● Instructions for the task
Repeat every entry word for word; omit all pictures.

Saved entries
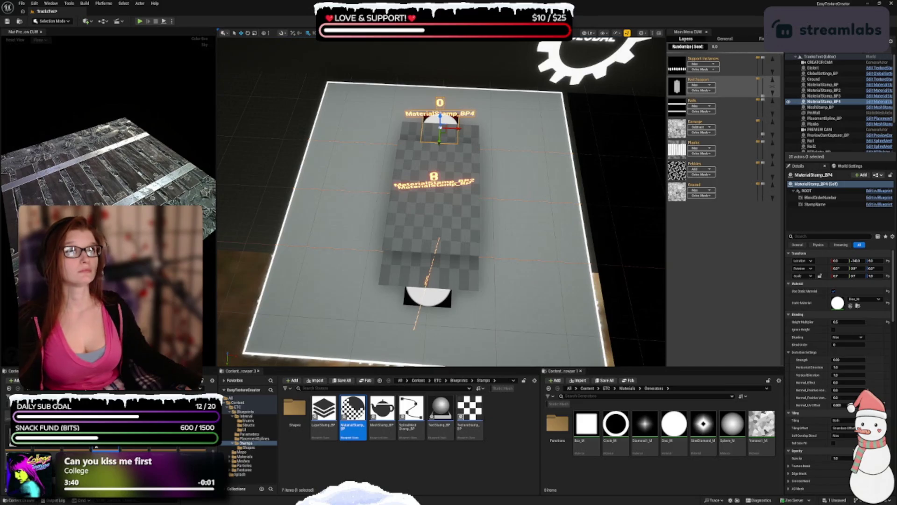
click(671, 68)
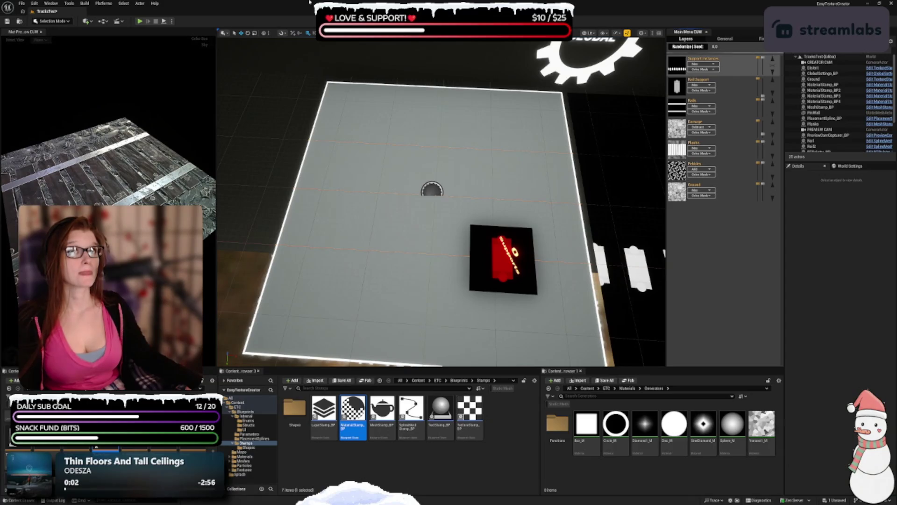
Duplicate the red Supports stamp as Supports2, shifted to the left.
click(480, 251)
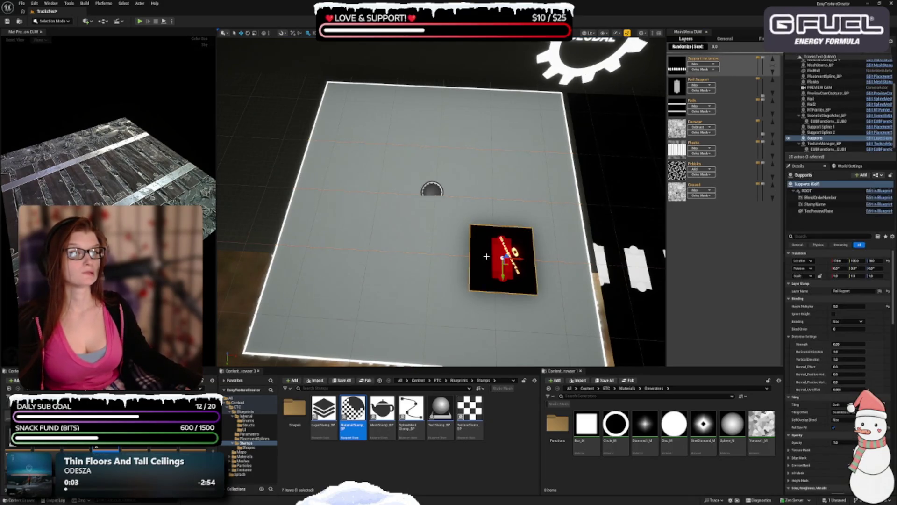
drag(516, 258, 431, 253)
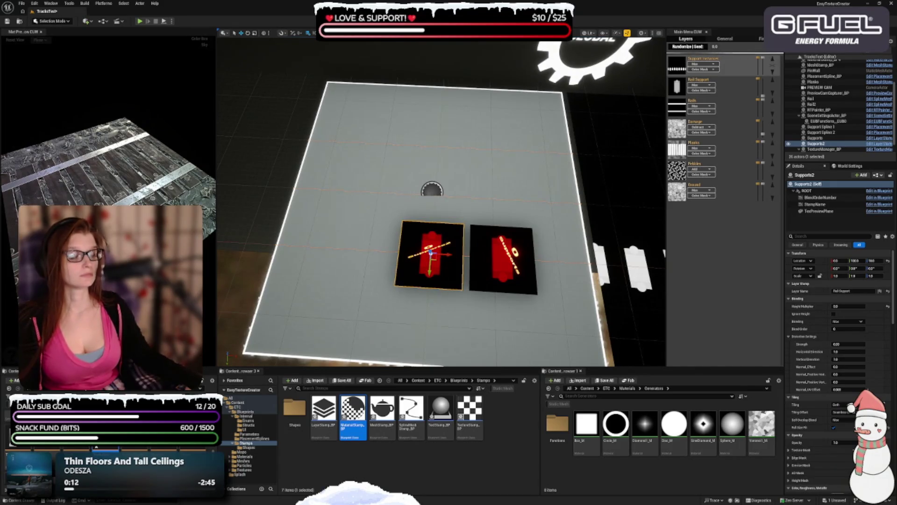
scroll(832, 282, down, 10)
scroll(832, 283, down, 10)
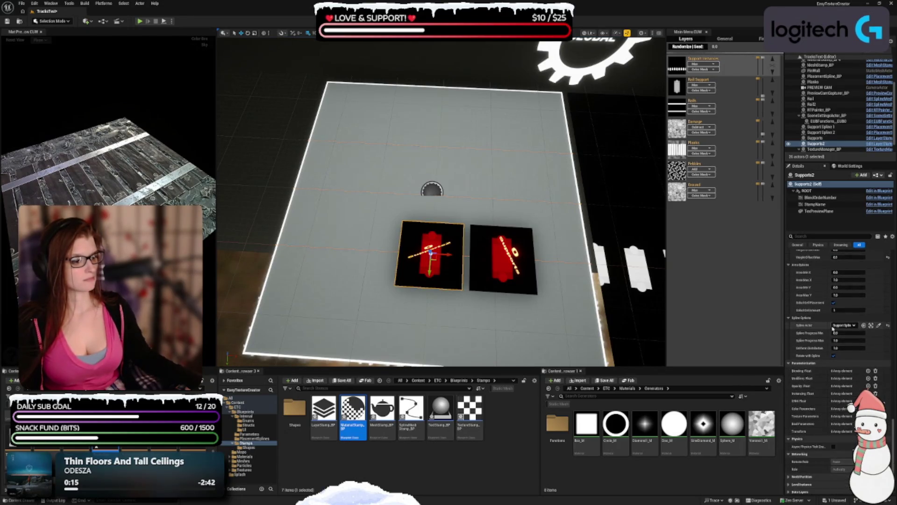
Attach Supports2 to a support spline actor and save the level.
click(838, 326)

● Answer for this exercise
click(671, 68)
Duplicate the red Supports stamp as Supports2, shifted to the left.
click(480, 251)
drag(516, 258, 431, 253)
scroll(832, 282, down, 10)
scroll(832, 283, down, 10)
Attach Supports2 to a support spline actor and save the level.
click(838, 326)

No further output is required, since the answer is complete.